* _What you need to do_
a. Revise the part of the article on the racetrack sale that opens with the words "Howie Garvin stands" and closes with "nice and slow.", replacing "racer" with "driver".
b. Extend the article on Howie Garvin's purchase of the Butler County Motorsports Park, picking up after its final sentence.

* _Source text_
— start —
Howie Garvin stands on the track at the Butler County Motorsports Park. Garvin purchased the track from Bo Thagard. Advocate Staff/Andy Brown

Howie Garvin is a racer.

He’s used to going fast and making decisions in a split second. But when the Pennsylvania native decided he wanted to make the move from racer to track owner, he took things nice and slow.

He looked at tracks in Georgia, Florida, Tennessee, Arkansas and across Alabama before finally deciding on purchasing the Butler County Motorsports Park from Greenville native Bo Thagard. Garvin, who has been living in Astor, Fla., said the price and the location were the key factors in his decision.

“I like the area and I like the way the track is laid out,” he said. “It needs some upgrades, but it’s a good track and I think it’s in a good location.”

Garvin declined to release the purchase price of the track, but said he and Thagard negotiated for nearly eight months. Tonight will mark the track’s first night of operation under the new owner.

“I hope people will come out and meet us, and give us a chance,” Garvin said. “We’re going to try and put on a good show for them, and we’re going to be here racing every week as long as the weatherman cooperates.”

Ken Sands, BCMP promoter, said there are plenty of changes planned for the track ranging from how the surface is prepared prior to each week’s races to the payout for winning a race.
— end —
* _Given information_
— start —
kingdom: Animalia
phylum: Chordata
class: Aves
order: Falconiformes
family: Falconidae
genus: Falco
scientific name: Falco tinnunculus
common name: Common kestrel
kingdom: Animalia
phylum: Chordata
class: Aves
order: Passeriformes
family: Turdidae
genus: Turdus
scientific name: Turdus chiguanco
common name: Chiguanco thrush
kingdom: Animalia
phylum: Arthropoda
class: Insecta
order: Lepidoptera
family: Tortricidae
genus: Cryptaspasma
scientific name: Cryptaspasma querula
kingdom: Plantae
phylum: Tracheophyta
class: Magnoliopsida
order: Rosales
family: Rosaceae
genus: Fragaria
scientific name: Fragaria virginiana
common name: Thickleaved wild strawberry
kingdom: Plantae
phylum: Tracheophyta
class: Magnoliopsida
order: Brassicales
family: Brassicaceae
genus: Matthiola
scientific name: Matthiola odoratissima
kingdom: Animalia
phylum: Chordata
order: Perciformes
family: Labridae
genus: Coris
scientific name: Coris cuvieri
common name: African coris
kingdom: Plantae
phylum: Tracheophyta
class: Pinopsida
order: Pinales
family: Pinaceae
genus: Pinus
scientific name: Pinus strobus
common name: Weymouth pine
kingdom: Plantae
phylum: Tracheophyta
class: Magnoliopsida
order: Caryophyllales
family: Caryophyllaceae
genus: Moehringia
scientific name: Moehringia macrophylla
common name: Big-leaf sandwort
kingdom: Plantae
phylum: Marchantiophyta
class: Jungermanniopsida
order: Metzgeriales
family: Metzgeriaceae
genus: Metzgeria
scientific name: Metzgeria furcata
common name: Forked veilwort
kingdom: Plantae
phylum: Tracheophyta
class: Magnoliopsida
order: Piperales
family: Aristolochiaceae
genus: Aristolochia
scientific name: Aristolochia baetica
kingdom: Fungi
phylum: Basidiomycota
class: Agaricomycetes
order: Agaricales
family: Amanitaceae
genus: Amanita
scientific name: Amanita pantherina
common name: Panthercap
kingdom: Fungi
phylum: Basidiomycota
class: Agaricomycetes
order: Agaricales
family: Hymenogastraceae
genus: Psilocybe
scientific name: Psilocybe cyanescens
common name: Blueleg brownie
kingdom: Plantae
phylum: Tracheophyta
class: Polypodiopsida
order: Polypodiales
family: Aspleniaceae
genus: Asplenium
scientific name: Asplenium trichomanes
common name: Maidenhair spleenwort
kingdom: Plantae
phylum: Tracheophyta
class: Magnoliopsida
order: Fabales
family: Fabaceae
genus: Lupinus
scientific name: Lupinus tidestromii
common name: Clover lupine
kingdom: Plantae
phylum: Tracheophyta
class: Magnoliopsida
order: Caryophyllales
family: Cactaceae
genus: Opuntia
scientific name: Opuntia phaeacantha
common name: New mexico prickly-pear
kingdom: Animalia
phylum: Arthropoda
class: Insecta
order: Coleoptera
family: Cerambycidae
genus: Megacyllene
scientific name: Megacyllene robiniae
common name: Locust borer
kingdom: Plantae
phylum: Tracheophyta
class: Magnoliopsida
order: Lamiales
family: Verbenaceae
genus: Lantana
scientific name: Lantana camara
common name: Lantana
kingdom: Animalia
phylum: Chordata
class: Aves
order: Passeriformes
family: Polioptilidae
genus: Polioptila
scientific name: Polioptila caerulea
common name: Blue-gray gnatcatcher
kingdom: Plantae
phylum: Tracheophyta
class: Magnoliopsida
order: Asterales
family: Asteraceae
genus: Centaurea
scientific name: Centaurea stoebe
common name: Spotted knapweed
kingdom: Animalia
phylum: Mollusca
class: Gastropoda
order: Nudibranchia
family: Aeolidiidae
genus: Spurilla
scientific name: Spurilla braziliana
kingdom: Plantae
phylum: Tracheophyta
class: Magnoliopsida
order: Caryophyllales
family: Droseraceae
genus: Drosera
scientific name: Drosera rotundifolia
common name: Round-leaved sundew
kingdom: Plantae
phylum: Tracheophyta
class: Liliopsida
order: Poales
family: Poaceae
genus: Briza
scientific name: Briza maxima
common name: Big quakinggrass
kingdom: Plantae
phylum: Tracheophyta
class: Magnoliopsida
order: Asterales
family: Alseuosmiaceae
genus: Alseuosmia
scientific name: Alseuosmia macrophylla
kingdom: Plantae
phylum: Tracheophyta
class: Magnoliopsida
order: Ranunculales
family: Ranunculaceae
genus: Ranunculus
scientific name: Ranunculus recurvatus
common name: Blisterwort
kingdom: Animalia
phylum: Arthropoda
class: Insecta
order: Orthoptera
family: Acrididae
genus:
— end —
* _In response_
a.
Howie Garvin stands on the track at the Butler County Motorsports Park. Garvin purchased the track from Bo Thagard. Advocate Staff/Andy Brown

Howie Garvin is a driver.

He’s used to going fast and making decisions in a split second. But when the Pennsylvania native decided he wanted to make the move from driver to track owner, he took things nice and slow.

b.
“For Crate Late Models, if we have a good car count, we’re going to pay $700 for the winner,” Sands said. “Down the road, we hope to have a $5,000 to $10,000 event.”

According to Sands, along with the crate late models, BCMP will feature hobby stock, street stock and stinger classifications. There are also plans to introduce a crate open wheel modified classification.

“I’ve been on both ends of this stick,” Garvin said. “I’ve been a driver and I’ve helped run tracks. I’m not coming into this blind. I know what it takes to run a track and we’re going to work hard to make this a place people want to come and race.”

Sands said there are also plans to build a mud bog.

“We’re going to have a big pit that people can drive their 4×4 through and we’ll time them,” Sands said. “We’ll do that on a different night than the races, but it will be something else to bring people out to the track.”

Gates for tonight’s race will open at 5 p.m. Racing will begin at 7:30 p.m. Admission is $10 for adults and $5 for youth.